Automations let Operator run recurring work on a schedule. They do not live inside one instance.
Use automations for manager level work
Good fits:
- Check all active instances every morning
- Restart a fleet on a maintenance schedule
- Generate a daily summary from agent activity
- Message one or more instances as part of a recurring workflow
Bad fits:
- Cron that should live inside one instance
- Jobs that should be stored in
.openclaw/cron
Use local instance cron for those.
How automations work
Each automation stores:
- A name
- A prompt
- A 5 field cron expression
- A timezone
- An enabled or disabled state
When it runs, Operator calls the manager with the stored prompt.
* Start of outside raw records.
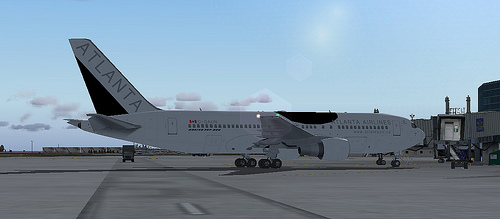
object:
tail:
[65, 37, 166, 149]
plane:
[64, 37, 429, 172]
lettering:
[75, 40, 142, 113]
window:
[186, 122, 192, 127]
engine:
[296, 134, 353, 163]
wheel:
[392, 158, 401, 167]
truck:
[121, 143, 134, 162]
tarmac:
[0, 154, 498, 217]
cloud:
[7, 122, 53, 134]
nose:
[411, 125, 429, 151]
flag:
[187, 117, 201, 124]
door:
[392, 119, 401, 139]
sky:
[0, 0, 499, 146]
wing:
[256, 113, 334, 159]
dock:
[433, 109, 497, 152]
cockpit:
[406, 121, 424, 132]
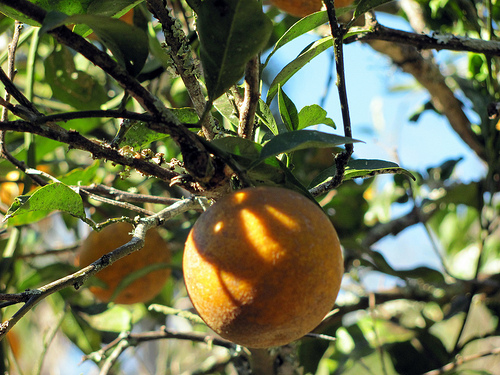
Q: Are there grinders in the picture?
A: No, there are no grinders.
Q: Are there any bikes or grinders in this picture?
A: No, there are no grinders or bikes.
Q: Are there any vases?
A: No, there are no vases.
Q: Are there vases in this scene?
A: No, there are no vases.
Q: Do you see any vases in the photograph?
A: No, there are no vases.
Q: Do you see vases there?
A: No, there are no vases.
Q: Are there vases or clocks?
A: No, there are no vases or clocks.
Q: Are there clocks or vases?
A: No, there are no vases or clocks.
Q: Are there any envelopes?
A: No, there are no envelopes.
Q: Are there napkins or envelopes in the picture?
A: No, there are no envelopes or napkins.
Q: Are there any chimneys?
A: No, there are no chimneys.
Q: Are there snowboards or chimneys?
A: No, there are no chimneys or snowboards.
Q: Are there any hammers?
A: No, there are no hammers.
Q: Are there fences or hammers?
A: No, there are no hammers or fences.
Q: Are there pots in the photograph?
A: No, there are no pots.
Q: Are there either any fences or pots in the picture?
A: No, there are no pots or fences.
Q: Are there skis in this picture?
A: No, there are no skis.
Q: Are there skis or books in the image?
A: No, there are no skis or books.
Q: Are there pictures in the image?
A: No, there are no pictures.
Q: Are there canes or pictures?
A: No, there are no pictures or canes.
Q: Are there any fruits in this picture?
A: Yes, there is a fruit.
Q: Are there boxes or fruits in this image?
A: Yes, there is a fruit.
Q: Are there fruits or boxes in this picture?
A: Yes, there is a fruit.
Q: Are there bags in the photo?
A: No, there are no bags.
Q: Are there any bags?
A: No, there are no bags.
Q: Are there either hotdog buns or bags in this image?
A: No, there are no bags or hotdog buns.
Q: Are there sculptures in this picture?
A: No, there are no sculptures.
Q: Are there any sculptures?
A: No, there are no sculptures.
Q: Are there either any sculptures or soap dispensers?
A: No, there are no sculptures or soap dispensers.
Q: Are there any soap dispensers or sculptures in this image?
A: No, there are no sculptures or soap dispensers.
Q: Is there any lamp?
A: No, there are no lamps.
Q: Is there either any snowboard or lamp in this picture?
A: No, there are no lamps or snowboards.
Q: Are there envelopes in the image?
A: No, there are no envelopes.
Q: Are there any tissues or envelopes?
A: No, there are no envelopes or tissues.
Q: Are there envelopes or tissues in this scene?
A: No, there are no envelopes or tissues.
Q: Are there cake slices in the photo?
A: No, there are no cake slices.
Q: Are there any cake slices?
A: No, there are no cake slices.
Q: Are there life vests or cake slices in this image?
A: No, there are no cake slices or life vests.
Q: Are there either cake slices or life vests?
A: No, there are no cake slices or life vests.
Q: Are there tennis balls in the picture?
A: No, there are no tennis balls.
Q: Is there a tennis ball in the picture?
A: No, there are no tennis balls.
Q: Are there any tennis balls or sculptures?
A: No, there are no tennis balls or sculptures.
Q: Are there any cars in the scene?
A: No, there are no cars.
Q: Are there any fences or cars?
A: No, there are no cars or fences.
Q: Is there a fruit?
A: Yes, there is a fruit.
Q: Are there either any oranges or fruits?
A: Yes, there is a fruit.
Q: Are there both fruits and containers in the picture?
A: No, there is a fruit but no containers.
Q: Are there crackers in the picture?
A: No, there are no crackers.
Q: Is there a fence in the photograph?
A: No, there are no fences.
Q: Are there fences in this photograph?
A: No, there are no fences.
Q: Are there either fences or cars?
A: No, there are no fences or cars.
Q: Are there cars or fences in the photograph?
A: No, there are no fences or cars.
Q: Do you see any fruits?
A: Yes, there is a fruit.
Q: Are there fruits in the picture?
A: Yes, there is a fruit.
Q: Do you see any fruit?
A: Yes, there is a fruit.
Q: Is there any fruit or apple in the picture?
A: Yes, there is a fruit.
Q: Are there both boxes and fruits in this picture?
A: No, there is a fruit but no boxes.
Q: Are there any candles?
A: No, there are no candles.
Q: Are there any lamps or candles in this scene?
A: No, there are no candles or lamps.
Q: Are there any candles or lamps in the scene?
A: No, there are no candles or lamps.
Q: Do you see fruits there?
A: Yes, there is a fruit.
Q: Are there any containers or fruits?
A: Yes, there is a fruit.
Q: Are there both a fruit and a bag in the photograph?
A: No, there is a fruit but no bags.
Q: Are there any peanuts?
A: No, there are no peanuts.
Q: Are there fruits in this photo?
A: Yes, there is a fruit.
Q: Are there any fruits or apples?
A: Yes, there is a fruit.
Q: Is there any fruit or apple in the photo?
A: Yes, there is a fruit.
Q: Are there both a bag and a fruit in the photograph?
A: No, there is a fruit but no bags.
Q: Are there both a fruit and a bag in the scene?
A: No, there is a fruit but no bags.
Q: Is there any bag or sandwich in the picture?
A: No, there are no bags or sandwiches.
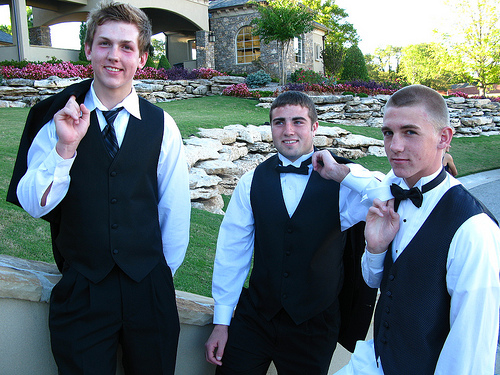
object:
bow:
[390, 183, 424, 209]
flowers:
[247, 1, 350, 45]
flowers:
[352, 80, 479, 100]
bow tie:
[390, 167, 447, 209]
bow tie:
[274, 147, 317, 175]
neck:
[278, 144, 315, 162]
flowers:
[273, 67, 500, 102]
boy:
[15, 2, 191, 375]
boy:
[204, 89, 387, 375]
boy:
[331, 84, 498, 375]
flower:
[222, 83, 251, 97]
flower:
[147, 67, 168, 80]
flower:
[312, 82, 339, 92]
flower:
[342, 82, 358, 92]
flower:
[1, 63, 87, 79]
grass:
[0, 94, 497, 300]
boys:
[14, 4, 500, 375]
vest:
[372, 184, 499, 374]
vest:
[248, 153, 348, 325]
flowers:
[162, 64, 222, 80]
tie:
[101, 107, 123, 160]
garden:
[0, 69, 497, 326]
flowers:
[0, 60, 261, 98]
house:
[208, 0, 330, 85]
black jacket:
[5, 78, 93, 209]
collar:
[80, 80, 142, 120]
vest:
[55, 95, 164, 283]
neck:
[403, 163, 443, 190]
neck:
[93, 75, 132, 106]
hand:
[53, 95, 90, 144]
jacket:
[6, 79, 94, 223]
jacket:
[330, 153, 375, 354]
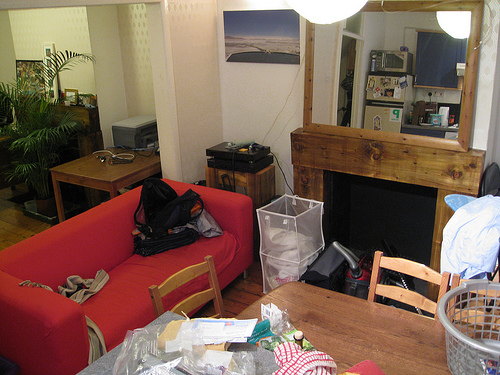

The manager can inspect instances, change config, grant secrets, or message agents as part of the run.
Operator uses standard 5 field cron syntax:
minute hour day-of-month month day-of-week
Examples:
| Schedule | Cron |
|---|
| Every hour | 0 * * * * |
| Every 6 hours | 0 */6 * * * |
| Daily at 9 AM | 0 9 * * * |
| Weekdays at 9 AM | 0 9 * * 1-5 |
The API defaults the timezone to UTC if you do not send one.
Example automation prompt
Check every active instance.
If one has been suspended or is failing, summarize the issue.
If one needs a restart, restart it.
Then post a short report in this chat.
Automation versus local cron
Use this rule:
- If the schedule belongs to the Operator manager, use an automation.
- If the schedule belongs to one instance, create local cron inside that instance.
Examples:
- “Every morning, review every active instance and send me a report” is a manager automation.
- “Every morning, have Research Desk post a summary” is local cron inside that instance.
Do not convert an instance cron request into a manager automation just because both are scheduled work.